Studying co-evolution of metabolic pathways
For comparing the evolution of different metabolic pathways the following steps were performed. First, a distance matrix (i.e. a page, see Figure 1) was computed for each pathway (as before). Next, all the pages were compared to each other, one pair at a time. To this end, we considered both the fact that a pathway may appear only in part of the organisms and that in cases that a pathway appears in a pair of organisms its structure in the two organisms may be different (see the previous subsections). Thus, the distance measure between a pair of matrices includes two components: one is the generalized Hamming distance that 'captures' similar/non-similar appearances in the same organism, H(p1, p2). This can be further explained as follows: Let d1 denote the value of an entry in the distance matrix corresponding to a case where a pathway does not appear in the two organisms; let d2 denote the value of an entry in the distance matrix corresponding to a case where a pathway appears in the two organisms; let d3 denote the value of an entry in the distance matrix corresponding to a case where a pathway appears in the first organism but not in the second one; and let d4 denote the value of an entry in the distance matrix corresponding to a case where a pathway appears in the second organism but not in the first one. Let D(x, y) denote the contribution to the generalized Hamming distance due to value x in a certain entry in the page of one pathway and y in the same entry in the page of the second pathway. We used ∀
x
D(x, x) = 0;
D(d3, d4) = D(d4, d3) = 2, D(d3, d1) = D(d4, d1) = D(d3, d2) = D(d4, d2) = 1, and D(d1, d3) = D(d1, d4) = D(d2, d3) = D(d2, d4) = 1.

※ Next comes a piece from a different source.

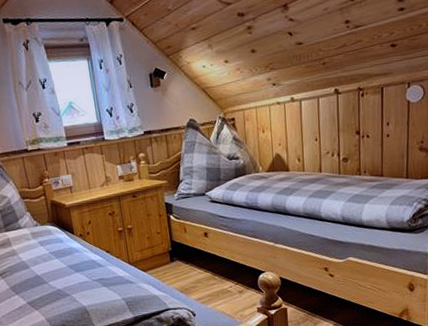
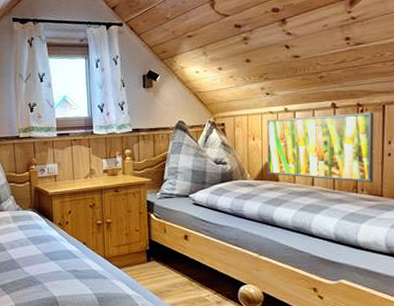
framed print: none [275,95,375,166] -> present [267,112,374,183]

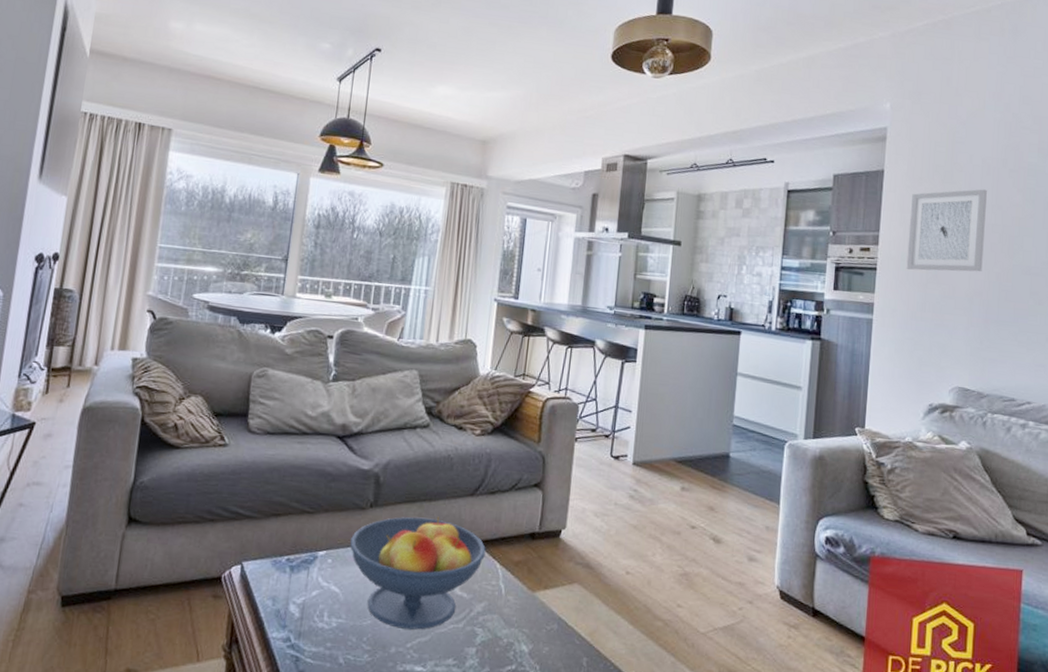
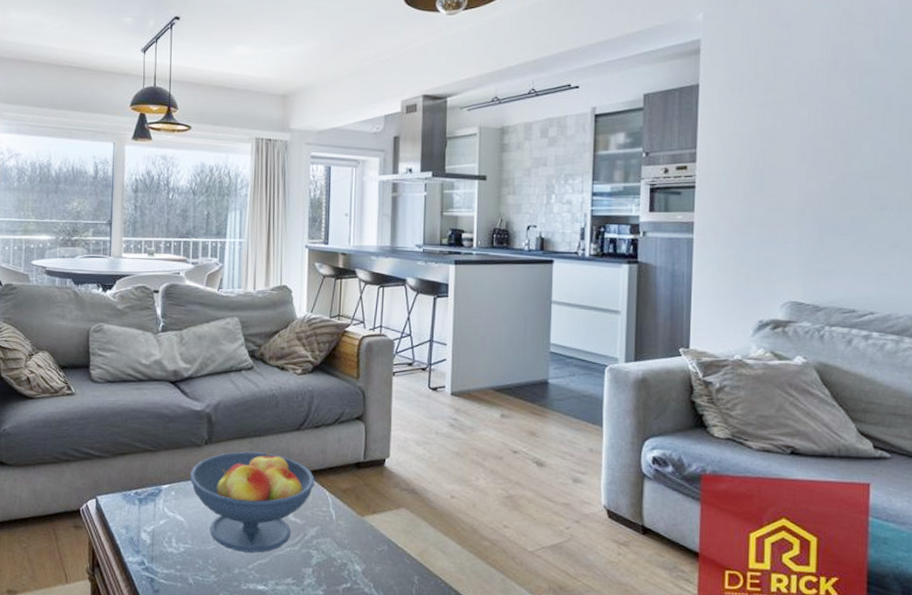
wall art: present [906,189,987,272] -> none [728,94,816,185]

The final score was normalized by dividing it by the number of entries in a page.
The second component, L(p1, p2), considers only entries where both pathways appear in both organisms and it is the L1 distance between the vectors that are composed of these entries in the two organisms. The final distance is a weighted average of the two distances, computed as in (2). As the first component of the score reflected a rougher distance measure we used W
p
= 100; however, the result was robust to small changes in W
p
.
Based on this measure we generated a distance matrix between pathways that can be further analyzed as described in the next section (for example by clustering analysis).